[Dataset records]
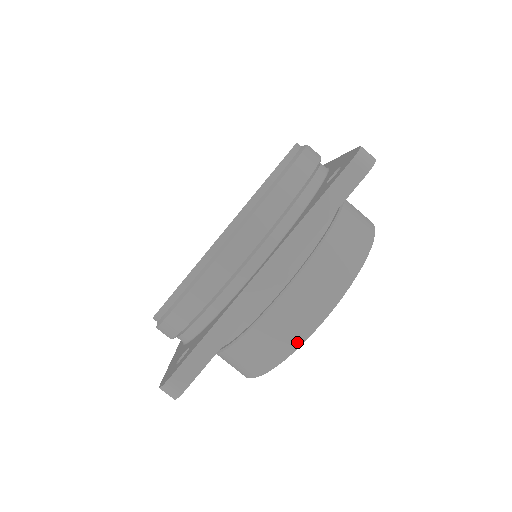
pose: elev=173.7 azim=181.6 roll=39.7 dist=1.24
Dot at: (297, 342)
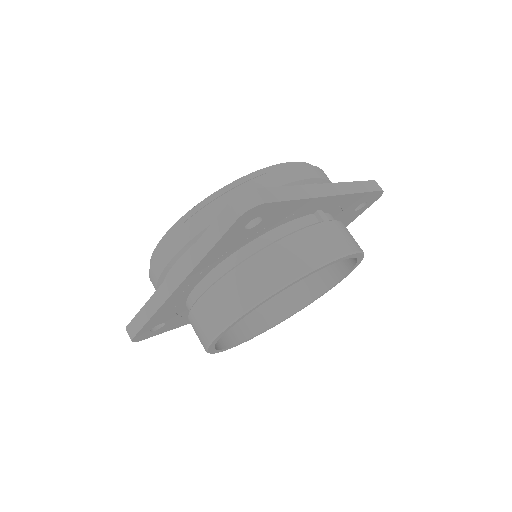
Dot at: (209, 339)
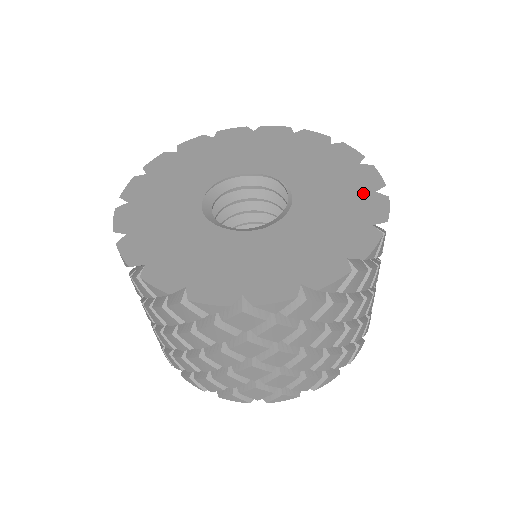
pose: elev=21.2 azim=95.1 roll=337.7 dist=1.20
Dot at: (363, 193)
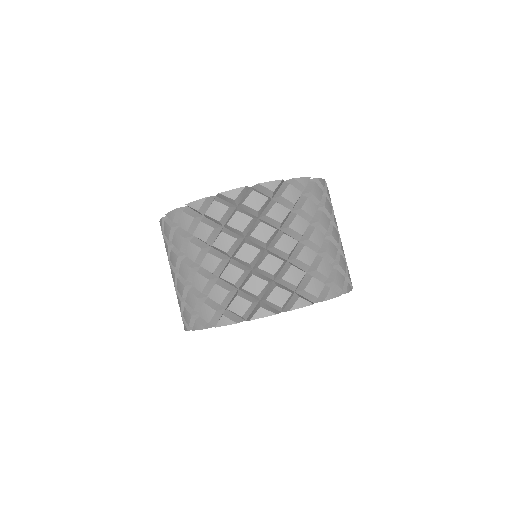
Dot at: occluded
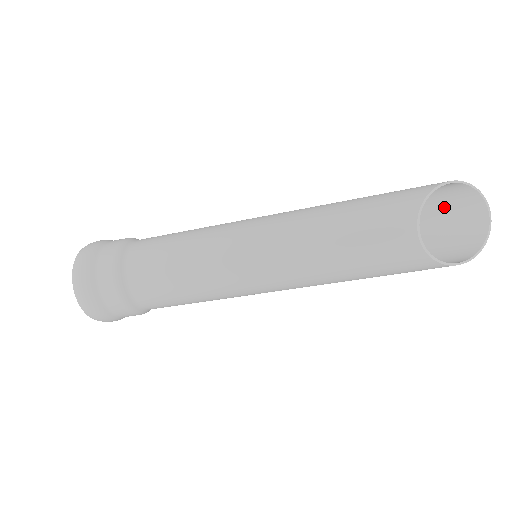
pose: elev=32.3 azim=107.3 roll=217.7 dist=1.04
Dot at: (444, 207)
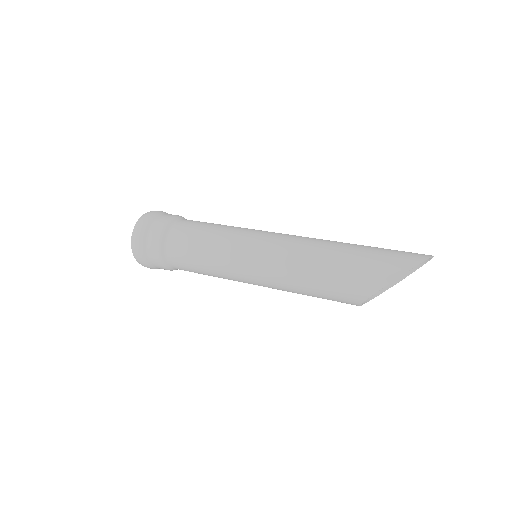
Dot at: (397, 254)
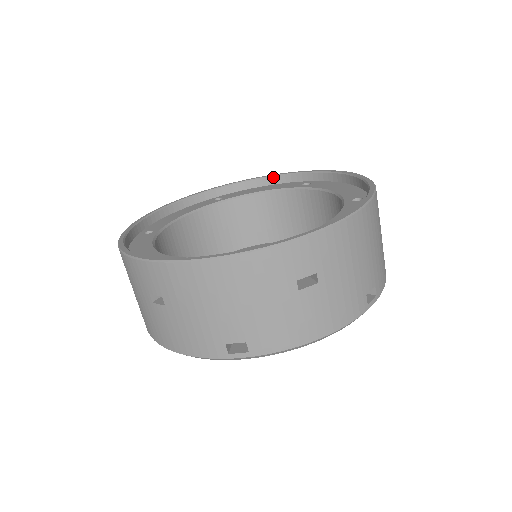
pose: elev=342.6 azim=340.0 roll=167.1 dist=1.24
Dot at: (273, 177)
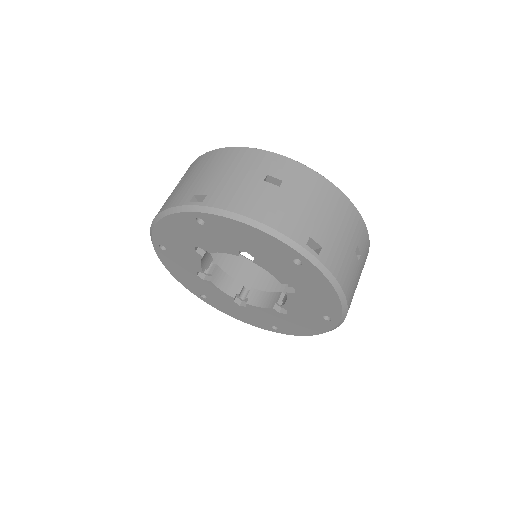
Dot at: occluded
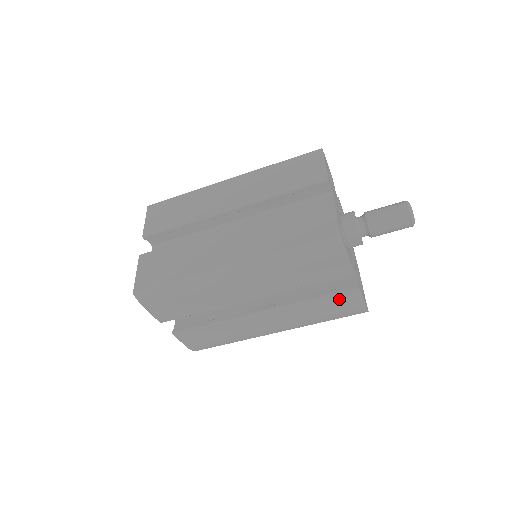
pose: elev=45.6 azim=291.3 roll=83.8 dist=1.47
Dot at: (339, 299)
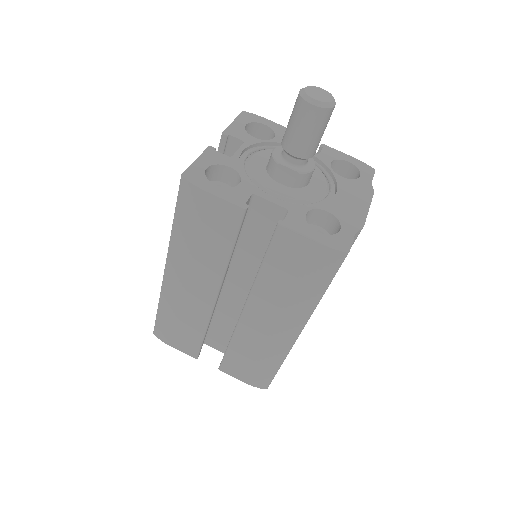
Dot at: (281, 252)
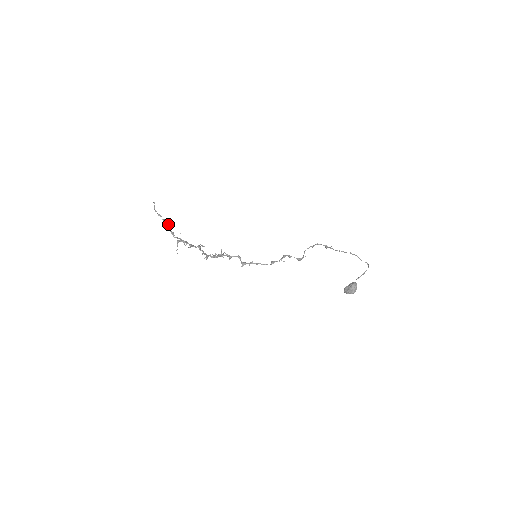
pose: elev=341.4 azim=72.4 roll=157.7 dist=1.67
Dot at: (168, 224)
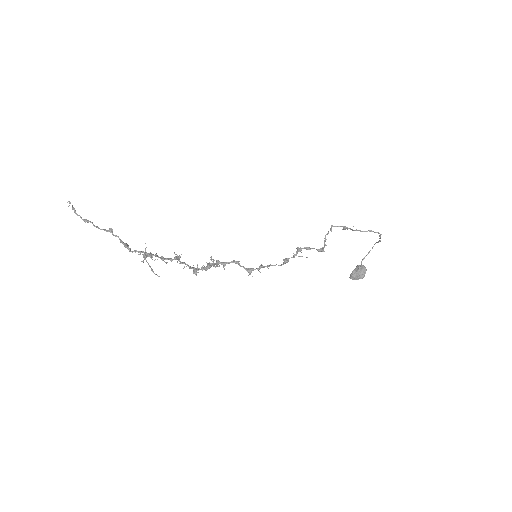
Dot at: (111, 232)
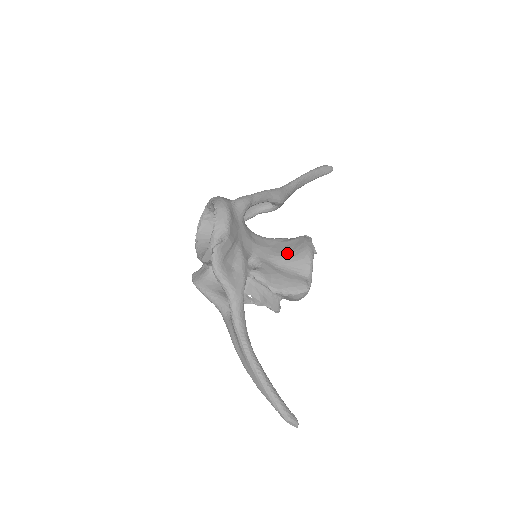
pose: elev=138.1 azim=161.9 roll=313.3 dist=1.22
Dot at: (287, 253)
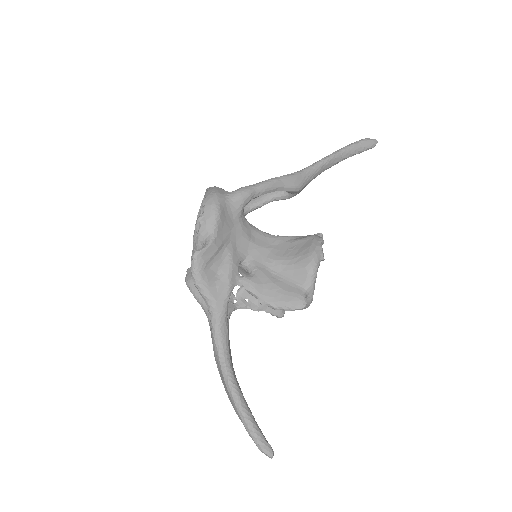
Dot at: (288, 258)
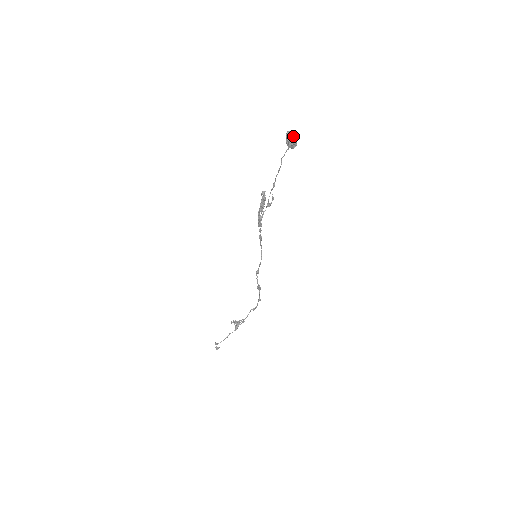
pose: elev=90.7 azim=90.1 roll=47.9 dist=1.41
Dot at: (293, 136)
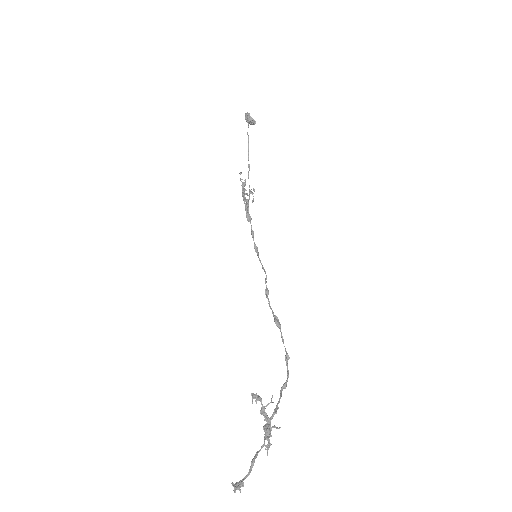
Dot at: occluded
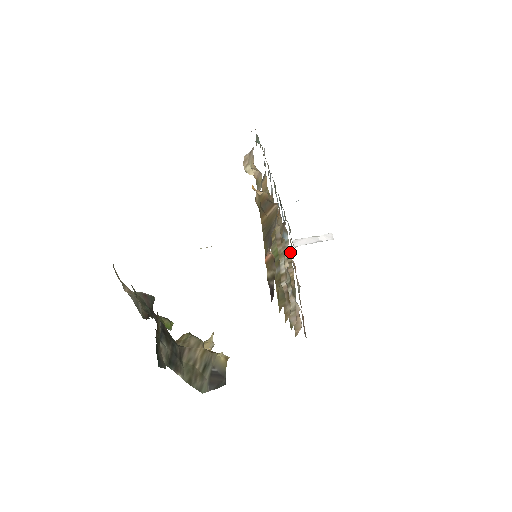
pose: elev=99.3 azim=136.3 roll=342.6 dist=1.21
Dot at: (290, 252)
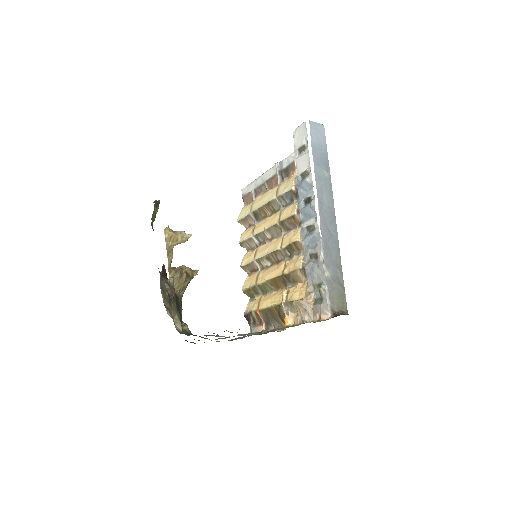
Dot at: (280, 208)
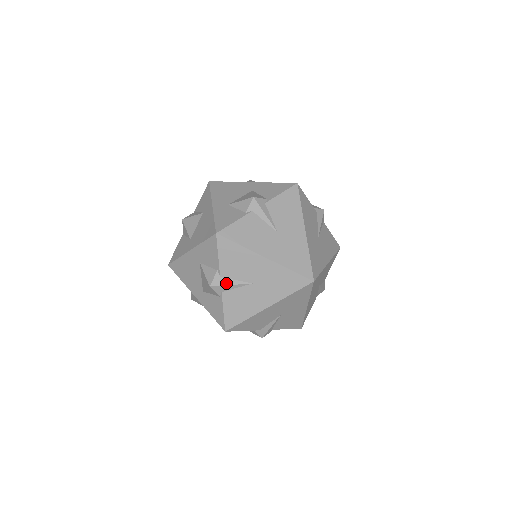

§ **What the task asks**: Rewrite the lines from the one containing "pose: elev=99.3 azim=136.3" through the end of the records, changing "dist" to "distance" and keeping everything else the same. Leave out the pictures.

§ **Result**:
pose: elev=99.3 azim=136.3 roll=342.6 distance=1.21
Dot at: (290, 252)
Dot at: (280, 208)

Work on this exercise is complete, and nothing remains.